[LLVMdev] [RFC] Defining Infinite Loops

Thu Jul 16 01:52:09 PDT 2015

On Wed, Jul 15, 2015 at 11:00 PM, Chandler Carruth <chandlerc at google.com> wrote:
> FWIW, I'm very much in favor of having a firm and clear answer to these
> questions.
>
> I also agree that it is an absolute requirement that LLVM have *some*
> mechanism for supporting both languages with defined behavior for infinite
> loops and a language requirement that all loops terminate.
>
> However, I'd like to float an alternative approach. I've not spent a lot of
> time thinking about it, so I'm not sure its actually better. I'm wondering
> if you've already thought about it.
>
> What if we have an @llvm.noop.sideeffect() or some such which doesn't read
> or write memory in any way, but which a frontend can place inside a loop
> body to mark that its execution (perhaps infinitely) is in-and-of-itself a
> side effect of the program. We could then teach loop unrolling or the few
> other things that would care to collapse multiple ones into a single one,
> and not count them towards anything.
>
> I know an intrinsic is kind of awkward for this, but it seems like the least
> bad way we have to annotate a loop in a fully generic way. I'd somewhat like
> this to be a property of the *loop* and not of the function. And it really
> needs to be truly generic, handling unnatural CFGs and even recursion-loops.
> My only idea for how to accomplish that is an intrinsic to mark the dynamic
> path which if executed infinitely can't be eliminated.

I read this as: "the optimizer may legally remove only a finite number
of @llvm.noop.sideeffect calls from the program trace".  It gets
really interesting here since for typical managed language
implementations, application threads have to "poll for safepoints"
(check if there is a pending request to halt from the GC).  As of now
we insert these polls late (after most of the interesting
target-independent optimizations have run), but if we were to change
our strategy to insert these polls early and wanted LLVM to optimize
these, the optimization rules would be similar: "the optimizer may not
introduce an unbounded wait between two polls (i.e. it is okay to
remove polls for a provably finite loop, but an infinite loop must
keep them)" [1].  So a @llvm.noop.sideeffect-like concept may be
generally useful in LLVM.

However, I don't think we can get away with just @llvm.noop.sideeffect
-- a function level attribute is required to know when it is okay to
DCE calls to readnone/readonly functions.

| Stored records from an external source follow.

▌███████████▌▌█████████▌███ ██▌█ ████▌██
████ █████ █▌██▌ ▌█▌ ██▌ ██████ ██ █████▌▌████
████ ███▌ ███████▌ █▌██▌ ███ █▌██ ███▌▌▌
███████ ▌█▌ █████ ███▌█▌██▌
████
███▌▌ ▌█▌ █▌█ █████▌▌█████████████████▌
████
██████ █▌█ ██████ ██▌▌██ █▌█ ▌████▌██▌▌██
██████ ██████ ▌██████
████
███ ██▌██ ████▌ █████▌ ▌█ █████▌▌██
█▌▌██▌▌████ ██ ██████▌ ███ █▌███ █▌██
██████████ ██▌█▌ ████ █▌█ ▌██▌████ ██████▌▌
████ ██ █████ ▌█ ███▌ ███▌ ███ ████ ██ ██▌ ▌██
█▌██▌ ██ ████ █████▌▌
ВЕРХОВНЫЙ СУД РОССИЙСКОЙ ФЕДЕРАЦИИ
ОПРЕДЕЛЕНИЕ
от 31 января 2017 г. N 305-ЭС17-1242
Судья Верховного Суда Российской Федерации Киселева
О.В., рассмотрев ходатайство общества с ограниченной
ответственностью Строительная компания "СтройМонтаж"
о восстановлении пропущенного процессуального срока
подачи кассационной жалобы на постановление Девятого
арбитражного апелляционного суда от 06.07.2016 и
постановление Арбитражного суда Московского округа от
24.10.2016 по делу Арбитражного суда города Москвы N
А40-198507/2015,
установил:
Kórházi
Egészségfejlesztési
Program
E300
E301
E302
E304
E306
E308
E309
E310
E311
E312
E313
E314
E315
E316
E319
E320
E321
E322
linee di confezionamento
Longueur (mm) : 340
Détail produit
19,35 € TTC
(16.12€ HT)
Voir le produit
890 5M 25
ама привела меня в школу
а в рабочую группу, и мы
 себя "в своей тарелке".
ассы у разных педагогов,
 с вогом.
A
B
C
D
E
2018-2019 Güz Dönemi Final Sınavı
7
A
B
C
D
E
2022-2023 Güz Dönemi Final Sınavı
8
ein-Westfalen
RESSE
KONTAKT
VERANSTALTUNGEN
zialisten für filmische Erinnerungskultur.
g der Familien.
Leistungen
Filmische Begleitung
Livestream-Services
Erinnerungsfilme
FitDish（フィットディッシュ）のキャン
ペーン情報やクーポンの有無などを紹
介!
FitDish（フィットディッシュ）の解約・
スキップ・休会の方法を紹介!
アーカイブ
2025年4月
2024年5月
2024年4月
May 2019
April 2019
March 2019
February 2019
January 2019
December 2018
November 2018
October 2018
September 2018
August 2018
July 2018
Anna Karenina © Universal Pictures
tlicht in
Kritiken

> As for why I'm particularly interested in this being a property of the loop,
> consider if you were to have a mixture of Java and C++ code, all compiled to
> LLVM. How do you inline between them?

TBQH, I'd be okay losing some performance in this case.  And we can
always be aggressive about upgrading non-productive [2] functions to
productive if they only call productive functions and have no infinite
loops.

[1]: there are quality of implementation issues on how frequently an
application thread checks for a pending safepoint request

[2]: using the definition for "productive" == "this function produces some
output (volatile load/store, IO, etc.) in a finite amount of time"

-- Sanjoy